’Twas not thus Venus Victrix gained
The gift of Priam’s son.
By beauty, not by begging, was
The golden apple won.

(Houston Daily Post, Sunday morning, May 3, 1896.)

Celestial Sounds

With three men on the bases,
And one to tie the score,
The batter rubs sand on his hands,
The runners play off more.

He hits a home run o’er the fence,
The air is full of cheers;
The sharp crack of the ball and bat
Is music of the spheres.

(Houston Daily Post, Sunday morning, April 26, 1896.)

The Snow

’Tis thirty miles, you say? Ah, well,
Come, mount! I am no hot-house flower.
I love the cold and the north wind’s power;
Rioting, buffeting, rushing pellmell.
Did you think that the colonel’s daughter
Was afraid to ride in a little cold
Back to the fort?
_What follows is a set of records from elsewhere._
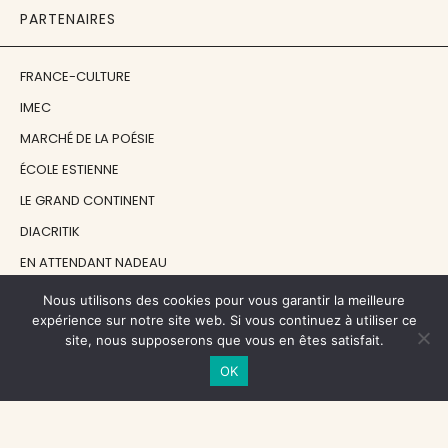
PARTENAIRES
FRANCE-CULTURE
IMEC
MARCHÉ DE LA POÉSIE
ÉCOLE ESTIENNE
LE GRAND CONTINENT
DIACRITIK
EN ATTENDANT NADEAU
Nous utilisons des cookies pour vous garantir la meilleure
NOS SOUTIENS
expérience sur notre site web. Si vous continuez à utiliser ce
site, nous supposerons que vous en êtes satisfait.
OK
CENTRE NATIONAL DU LIVRE
RÉGION ÎLE-DE-FRANCE
MAIRIE PARIS CENTRE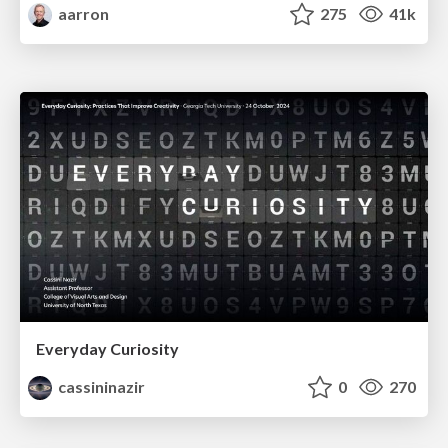
aarron
275
41k
Everyday Curiosity
cassininazir
0
270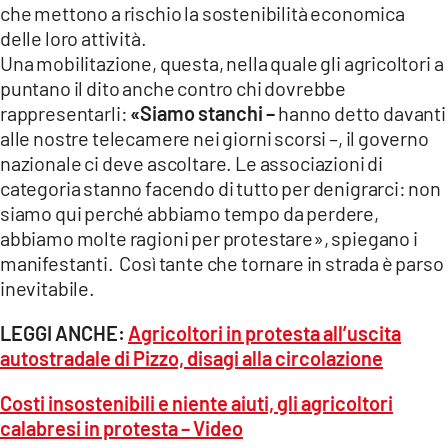
che mettono a rischio la sostenibilità economica
LACITYMAG.IT
delle loro attività.
Una mobilitazione, questa, nella quale gli agricoltori a
ILREGGINO.IT
puntano il dito anche contro chi dovrebbe
rappresentarli:
«Siamo stanchi –
hanno detto davanti
COSENZACHANNEL.IT
alle nostre telecamere nei giorni scorsi –, il governo
ILVIBONESE.IT
nazionale ci deve ascoltare. Le associazioni di
categoria stanno facendo di tutto per denigrarci: non
CATANZAROCHANNEL.IT
siamo qui perché abbiamo tempo da perdere,
abbiamo molte ragioni per protestare», spiegano i
LACAPITALENEWS.IT
manifestanti. Così tante che tornare in strada è parso
inevitabile.
App
LEGGI ANCHE:
Agricoltori in protesta all’uscita
ANDROID
autostradale di Pizzo, disagi alla circolazione
APPLE
Costi insostenibili e niente aiuti, gli agricoltori
calabresi in protesta – Video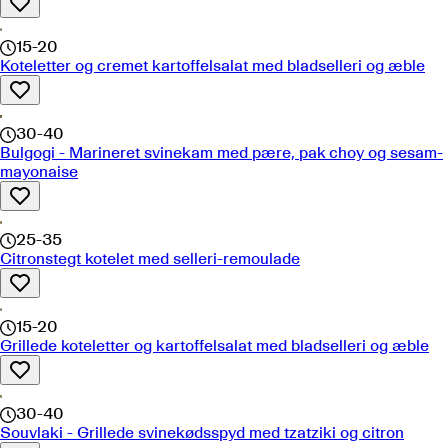
15-20
Koteletter og cremet kartoffelsalat med bladselleri og æble
30-40
Bulgogi - Marineret svinekam med pære, pak choy og sesam-
mayonaise
25-35
Citronstegt kotelet med selleri-remoulade
15-20
Grillede koteletter og kartoffelsalat med bladselleri og æble
30-40
Souvlaki - Grillede svinekødsspyd med tzatziki og citron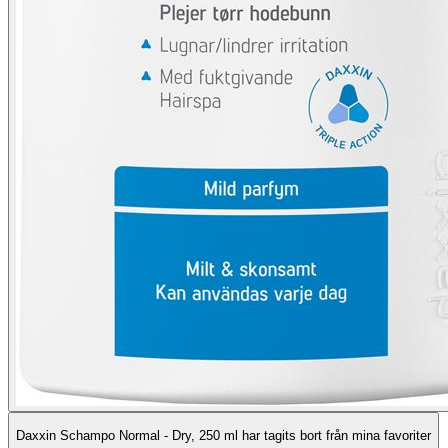
Daxxin Schampo Normal - Dry, 250 ml har tagits bort från mina favoriter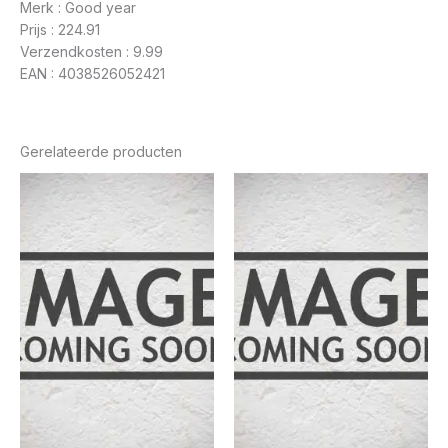
Merk : Good year
Prijs : 224.91
Verzendkosten : 9.99
EAN : 4038526052421
Gerelateerde producten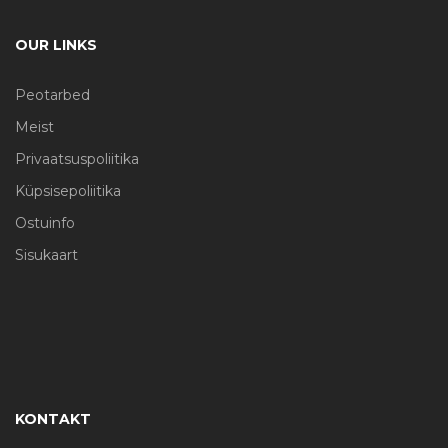
OUR LINKS
Peotarbed
Meist
Privaatsuspoliitika
Küpsisepoliitika
Ostuinfo
Sisukaart
KONTAKT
Why, Travers, you ought to
Do guard duty till you’re gray and old.

Come, mount—Ah, this is life again;
Like a mustang in a hunter’s pen,
So many months I have fretted sore
For a gallop on Firefly’s back once more.
Going to snow?—Well, what do I care?
I told you, Travers, I am not afraid.
There are few things that I would not dare;
You can go back if you’d rather have stayed.

There, now, I was but jesting.
No need for that flush resting
On your cheek at what I said.
Why did they send you to meet me—Oh,
You begged the task as a favor!
There is about your words a savor
Of something that would hardly go
Unrebuked if your colonel heard you.